Texto del ejercicio:

··········

ELVIRA ROMERALES [UN ROMANCE CON EQUÍVOCO SIENDO CAPITÁN EN EL REGIMIENTO DE
SEVILLA]
[10] Recordemos
del capítulo precedente:
Me escribió. No la contesté. Me volvió a escribir. Mi
contestación fué: «Estoy enfermo.» Recibí muchas cartas suyas
interesándose por mi salud, y, cansado ya de ser víctima de mis contemplaciones
y miramientos con las mujeres, apelé al recurso de mi amigo Ondítegui y puse a Elvira esta carta, de la que más
tarde hube de arrepentirme:
«Estimada Elvira: La enfermedad que he padecido
puso mi vida en grave peligro. Creyéndome llegado el término de mi existencia,
reclamé los auxilios de la Santa Religión. Recibidos éstos, una revelación
divina me hizo anhelar la paz y tranquilidad de la vida monástica y, firme en
mi propósito, cuando recibas ésta, habré cambiado el uniforme por el humilde
hábito de cartujo. Pido al cielo sobrelleves mi propósito con santa
resignación. Tu hermano en Jesucristo — Claudio.»
Elvira no me creyó y me envió una carta llena de
improperios. A mí, plin.
[11] En
la primera parte de esta novela, se cuenta en el capítulo XIII A
OTRO REGIMIENTO, cuando el alférez Claudio Béjar llega
destinado el regimiento de Pandolfa, en la enésima región militar que “El
teniente Pepe Ondítegui, compañero mío de hospedaje, y gran enredador…”; es
quién lió a Claudio con la señorita Cipriana.

··········

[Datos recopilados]
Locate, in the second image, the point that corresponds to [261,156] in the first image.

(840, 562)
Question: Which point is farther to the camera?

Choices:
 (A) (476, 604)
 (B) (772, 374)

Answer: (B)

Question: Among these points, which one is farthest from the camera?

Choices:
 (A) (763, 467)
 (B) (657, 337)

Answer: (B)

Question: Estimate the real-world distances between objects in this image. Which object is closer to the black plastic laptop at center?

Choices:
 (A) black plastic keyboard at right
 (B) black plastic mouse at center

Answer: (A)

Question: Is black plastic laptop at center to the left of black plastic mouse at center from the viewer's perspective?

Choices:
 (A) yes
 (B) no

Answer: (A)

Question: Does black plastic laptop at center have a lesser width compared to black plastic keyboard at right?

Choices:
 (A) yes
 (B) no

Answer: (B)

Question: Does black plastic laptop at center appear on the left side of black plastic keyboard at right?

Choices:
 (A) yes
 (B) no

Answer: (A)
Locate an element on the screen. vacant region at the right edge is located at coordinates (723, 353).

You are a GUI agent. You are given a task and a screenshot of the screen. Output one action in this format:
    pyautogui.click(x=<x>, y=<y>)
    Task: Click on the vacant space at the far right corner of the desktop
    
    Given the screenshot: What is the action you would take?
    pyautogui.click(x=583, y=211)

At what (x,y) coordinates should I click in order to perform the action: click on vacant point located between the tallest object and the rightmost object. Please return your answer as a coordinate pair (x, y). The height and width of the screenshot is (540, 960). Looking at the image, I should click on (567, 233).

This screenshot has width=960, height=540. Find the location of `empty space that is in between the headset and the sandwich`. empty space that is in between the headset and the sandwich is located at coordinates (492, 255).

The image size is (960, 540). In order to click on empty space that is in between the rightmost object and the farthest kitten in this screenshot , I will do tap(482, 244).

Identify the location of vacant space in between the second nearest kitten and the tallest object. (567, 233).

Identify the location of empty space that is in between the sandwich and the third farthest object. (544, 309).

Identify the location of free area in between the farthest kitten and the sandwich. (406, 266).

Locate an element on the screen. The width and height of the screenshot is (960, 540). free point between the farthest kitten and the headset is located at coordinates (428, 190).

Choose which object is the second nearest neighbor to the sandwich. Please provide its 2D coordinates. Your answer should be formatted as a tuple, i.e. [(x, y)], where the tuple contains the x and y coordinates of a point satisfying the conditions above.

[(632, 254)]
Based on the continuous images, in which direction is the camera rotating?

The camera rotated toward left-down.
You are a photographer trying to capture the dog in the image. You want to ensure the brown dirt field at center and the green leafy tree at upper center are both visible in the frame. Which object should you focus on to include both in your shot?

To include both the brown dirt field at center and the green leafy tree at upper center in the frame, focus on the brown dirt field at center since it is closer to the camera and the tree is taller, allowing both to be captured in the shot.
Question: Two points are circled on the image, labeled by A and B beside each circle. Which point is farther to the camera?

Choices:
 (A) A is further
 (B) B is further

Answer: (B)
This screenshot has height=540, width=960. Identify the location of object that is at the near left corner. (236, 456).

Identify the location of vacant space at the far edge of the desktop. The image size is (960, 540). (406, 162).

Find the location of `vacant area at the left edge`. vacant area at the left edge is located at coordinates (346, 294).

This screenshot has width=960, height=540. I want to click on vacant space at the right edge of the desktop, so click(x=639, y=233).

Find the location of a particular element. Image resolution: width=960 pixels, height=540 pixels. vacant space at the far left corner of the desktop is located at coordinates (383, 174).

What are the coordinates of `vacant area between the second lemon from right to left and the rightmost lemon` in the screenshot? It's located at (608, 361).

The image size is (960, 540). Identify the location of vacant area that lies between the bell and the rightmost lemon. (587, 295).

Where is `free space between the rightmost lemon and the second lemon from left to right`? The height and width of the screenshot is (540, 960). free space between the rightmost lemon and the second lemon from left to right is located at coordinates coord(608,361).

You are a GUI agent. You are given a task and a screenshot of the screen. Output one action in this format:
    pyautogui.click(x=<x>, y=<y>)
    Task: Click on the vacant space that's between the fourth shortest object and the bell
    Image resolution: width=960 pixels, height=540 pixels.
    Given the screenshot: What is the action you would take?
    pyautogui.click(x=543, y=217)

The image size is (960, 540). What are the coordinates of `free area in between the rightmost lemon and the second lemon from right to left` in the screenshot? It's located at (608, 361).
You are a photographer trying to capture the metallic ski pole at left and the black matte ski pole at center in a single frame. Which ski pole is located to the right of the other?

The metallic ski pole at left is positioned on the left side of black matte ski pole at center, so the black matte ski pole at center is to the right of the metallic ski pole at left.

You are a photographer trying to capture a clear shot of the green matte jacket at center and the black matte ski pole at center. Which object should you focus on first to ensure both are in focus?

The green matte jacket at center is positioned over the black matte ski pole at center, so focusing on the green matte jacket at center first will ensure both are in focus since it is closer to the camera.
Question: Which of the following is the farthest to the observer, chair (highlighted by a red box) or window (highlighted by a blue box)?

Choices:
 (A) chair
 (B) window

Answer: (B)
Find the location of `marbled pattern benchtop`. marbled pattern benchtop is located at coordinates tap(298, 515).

··········

Tareas:
• a. Según el fragmento sobre Elvira Romerales, ¿por qué prenda dice Claudio en su carta que habrá cambiado el uniforme?
• b. Reproduzca literalmente el tramo del fragmento sobre Elvira Romerales que va desde "Elvira no me" hasta "la señorita Cipriana.".
• c. Prosiga el fragmento sobre Elvira Romerales a partir de su última oración.
No se necesitan los datos.

Respuestas:
• a. Por el humilde hábito de cartujo.

• b.
Elvira no me creyó y me envió una carta llena de
improperios. A mí, plin.
[11] En
la primera parte de esta novela, se cuenta en el capítulo XIII A
OTRO REGIMIENTO, cuando el alférez Claudio Béjar llega
destinado el regimiento de Pandolfa, en la enésima región militar que “El
teniente Pepe Ondítegui, compañero mío de hospedaje, y gran enredador…”; es
quién lió a Claudio con la señorita Cipriana.

• c.
Posteriormente, ya en la segunda parte, se narra el viaje
del teniente Claudio Béjar de Pamplona a Madrid (donde permaneció una semana),
donde tomó el tren de Málaga para embarcar en el vapor “Celedonio Gómez” rumbo
a Las Palmas de Gran Canaria para
incorporarse a su nuevo destino, duró menos de veinte días. En el capítulo
II AL PASAR POR MADRID se encontraron en la
calle del Arenal, siendo Ondítegui ya capitán y recién casado, e inventor de una ‘cachiporra topográfica’
por la que le galardonaron con el grado de comandante.
[12] Recordemos
del capítulo precedente:
También escribí a mi tío una extensa carta
refiriéndole cuán desgraciado era yo en todo lo que ponía mano. Aquel santo
varón me contestó: «Ten presente, mi querido Claudio, que sólo debes
preocuparte de aquellas contrariedades que afectan a tu honor; las demás
considéralas adversidades, y por ellas da gracias a Dios, pues la Adversidad es
gran maestra de la vida, porque es enseñanza y sus golpes, aunque amargos,
nunca son estériles; y llévalos con paciencia, que es señal de sabiduría y
preferible al valor. Tú eres bueno y, tarde o temprano, llegarás a ser feliz,
porque la Felicidad es hermana inseparable de la Virtud.»